Exercise set
A. From the library() calls in the forum thread below about speeding up caret's train() function, list every R package that gets loaded, naming each package once.
B. Pick up the forum thread about speeding up caret's train() function and carry it on from its last line.

Excerpted text
● ● ● ● ●

Reputation: 1266
I'm trying to run the train()
function from the caret
package. However, the time it takes to run is making it prohibitive. I've tried improving the speed by running on multiple cores, but even so... it's still loading. Are there any other alternative ways to speed up machine learning processes like this?
library(parallel)
library(doParallel)
library(caret)
library(mlbench)
library(caret)
data(Sonar)
inTraining <- createDataPartition(Sonar$Class, p = .75, list=FALSE)
training <- Sonar[inTraining,]
testing <- Sonar[-inTraining,]
cluster <- makeCluster(detectCores() - 1)
registerDoParallel(cluster)
trControl <- trainControl(method = "cv", number = 5, allowParallel = T)
system.time(fit <- train(x,y, method="rf",data=Sonar,trControl = trControl))
stopCluster(cluster)
Upvotes: 2
Views: 1824
Reputation: 2289
Many times I use caret but it seemed very slow, now I use the h2o package, it is very fast. I recommend reading this article and see why my decision. Now using the Sonar base, generate this code.
# Starts H2O using localhost IP, port 54321, all CPUs,and 6g of memory
data(Sonar,package = "mlbench")
library(h2o)
h2o.init(ip = "localhost", port = 54321, nthreads= -1,max_mem_size = "6g")
Sonar.split = h2o.splitFrame(data = as.h2o(Sonar),ratios = 0.75)
Sonar.train = Sonar.split[[1]]
Sonar.test = Sonar.split[[2]]
#hyper_params <- list(mtries = c(2,5,10), ntrees = c(100,250,500), max_depth = c(5,7,9))
hyper_params <- list(mtries = c(2,5,10))

● ● ● ● ●

Dataset section
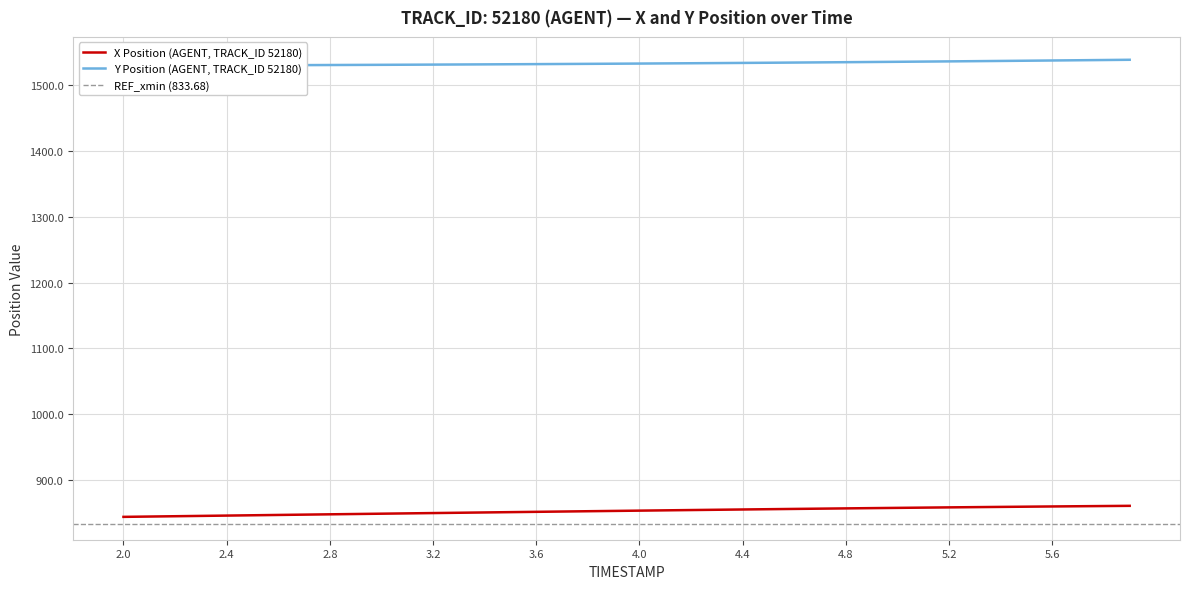

True or false: X has a value of 844.2 at 2.0.

True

● ● ● ● ●

Task answers
A. parallel, doParallel, caret, mlbench, h2o

B.
system.time(grid <- h2o.grid(x = 1:60, y = 61, training_frame = Sonar.train, validation_frame = Sonar.test,
algorithm = "drf", grid_id = "covtype_grid", hyper_params = hyper_params,
search_criteria = list(strategy = "Cartesian"), seed = 1234))
# Sort the grid models by logloss
sortedGrid <- h2o.getGrid("covtype_grid", sort_by = "logloss", decreasing = FALSE)
sortedGrid
lBoth for the algorithm with caret and with h2o use the syste.time function the results were as follows: with caret 20.81 seconds
with h2o 1.94 seconds
. the execution time is more evident with larger data.
Upvotes: 1
Reputation: 3827
There are a number of steps you can take:
Reduce the number of features in your data using Principal Components Analysis (PCA) or Independent Component Analysis (ICA). You can use caret::Preprocess
to do this. You can also remove unimportant features if you run the random forest and inspect the feature importances.
Try using the ranger library implementation of random forest. Set method = 'ranger'
in the training call. I have found ranger is often quicker.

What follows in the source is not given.